### Latihan
Bagaimana bunyi bagian teks tentang Gua Selarong yang dimulai dari "Thursday, July 12, 2012" dan berakhir pada "daya tarik utama." jika nama "Gua Selarong" diubah menjadi "Goa Selarong"?

### Cuplikan Dokumen
Thursday, July 12, 2012

Sejarah Gua Selarong

Sejarah Gua Selarong Gua Selarong adalah gua bermuatan sejarah yang berlokasi di di Dukuh Kembangputihan, Kecamatan Pajangan, Kabupaten Bantul, Provinsi DI Yogyakarta. Gua yang terbentuk di perbukitan batu padas ini digunakan sebagai markas gerilya Pangeran Diponegoro dalam Perang Jawa (1825-1830) melawan tentara Hindia Belanda. Pangeran Diponegoro pindah ke gua ini setelah rumahnya di Tegalrejo diserang dan dibakar habis oleh Belanda. 

Gua Selarong sekarang merupakan objek wisata dengan dilengkapi area bumi perkemahan. Objek ini berlokasi sekitar 14 km arah selatan Kota Yogyakarta, di puncak bukit yang ditumbuhi banyak pohon. Di sekitar Gua Selarong juga sedang dikaji pengembangan objek agrowisata dengan klengkeng sebagai daya tarik utama. 

Sejarah Perjuangan Pangeran Diponegoro di Selarong 

Pada tanggal 21 Juli 1825, pasukan Belanda pimpinan asisten Residen Chevallier mengepung Dalem Pangeran Diponegoro di Tegalrejo untuk menangkap Pangeran Diponegoro. Akan Tetapi Pangeran Diponegoro berhasil meloloskan diri dan menuju ke Selarong. Di tempat tersebut secara diam-diam telah dipersiapkan untuk dijadikan markas besar.

### Teks halaman hasil transkripsi
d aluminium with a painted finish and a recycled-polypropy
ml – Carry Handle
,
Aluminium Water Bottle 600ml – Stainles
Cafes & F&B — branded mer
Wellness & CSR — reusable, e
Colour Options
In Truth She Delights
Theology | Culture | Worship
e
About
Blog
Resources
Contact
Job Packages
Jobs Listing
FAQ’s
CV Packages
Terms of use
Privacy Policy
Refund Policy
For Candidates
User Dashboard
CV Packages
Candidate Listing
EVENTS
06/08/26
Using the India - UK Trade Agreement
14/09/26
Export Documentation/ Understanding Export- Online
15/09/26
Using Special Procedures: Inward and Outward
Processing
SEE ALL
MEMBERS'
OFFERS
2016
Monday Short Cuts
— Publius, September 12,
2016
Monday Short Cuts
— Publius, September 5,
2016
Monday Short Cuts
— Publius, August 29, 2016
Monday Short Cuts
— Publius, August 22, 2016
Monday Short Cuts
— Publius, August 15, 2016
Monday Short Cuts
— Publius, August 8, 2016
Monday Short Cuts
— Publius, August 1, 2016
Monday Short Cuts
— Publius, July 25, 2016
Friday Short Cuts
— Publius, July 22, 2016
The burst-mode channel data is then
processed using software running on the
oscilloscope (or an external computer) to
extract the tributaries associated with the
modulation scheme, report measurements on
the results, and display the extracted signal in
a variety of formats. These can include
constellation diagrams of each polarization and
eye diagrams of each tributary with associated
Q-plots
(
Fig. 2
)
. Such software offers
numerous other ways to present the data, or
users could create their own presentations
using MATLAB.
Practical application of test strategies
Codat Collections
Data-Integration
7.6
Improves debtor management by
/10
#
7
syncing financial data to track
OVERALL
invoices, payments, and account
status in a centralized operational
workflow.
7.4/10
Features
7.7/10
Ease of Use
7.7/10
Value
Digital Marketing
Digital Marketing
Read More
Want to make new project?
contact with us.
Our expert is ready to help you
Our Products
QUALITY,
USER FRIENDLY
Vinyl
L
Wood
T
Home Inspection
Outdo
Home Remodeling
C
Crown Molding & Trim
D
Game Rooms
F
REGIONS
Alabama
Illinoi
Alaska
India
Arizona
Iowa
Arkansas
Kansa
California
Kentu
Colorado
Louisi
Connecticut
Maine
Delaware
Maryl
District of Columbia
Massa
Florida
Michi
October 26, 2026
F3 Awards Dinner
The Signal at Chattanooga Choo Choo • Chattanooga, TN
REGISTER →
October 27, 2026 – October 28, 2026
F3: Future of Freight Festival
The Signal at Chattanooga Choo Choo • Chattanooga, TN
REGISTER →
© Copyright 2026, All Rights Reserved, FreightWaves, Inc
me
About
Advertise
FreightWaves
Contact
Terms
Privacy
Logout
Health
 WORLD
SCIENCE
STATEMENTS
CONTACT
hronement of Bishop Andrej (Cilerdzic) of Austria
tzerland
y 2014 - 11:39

### Jawaban
Thursday, July 12, 2012

Sejarah Goa Selarong

Sejarah Goa Selarong Goa Selarong adalah gua bermuatan sejarah yang berlokasi di di Dukuh Kembangputihan, Kecamatan Pajangan, Kabupaten Bantul, Provinsi DI Yogyakarta. Gua yang terbentuk di perbukitan batu padas ini digunakan sebagai markas gerilya Pangeran Diponegoro dalam Perang Jawa (1825-1830) melawan tentara Hindia Belanda. Pangeran Diponegoro pindah ke gua ini setelah rumahnya di Tegalrejo diserang dan dibakar habis oleh Belanda. 

Goa Selarong sekarang merupakan objek wisata dengan dilengkapi area bumi perkemahan. Objek ini berlokasi sekitar 14 km arah selatan Kota Yogyakarta, di puncak bukit yang ditumbuhi banyak pohon. Di sekitar Goa Selarong juga sedang dikaji pengembangan objek agrowisata dengan klengkeng sebagai daya tarik utama.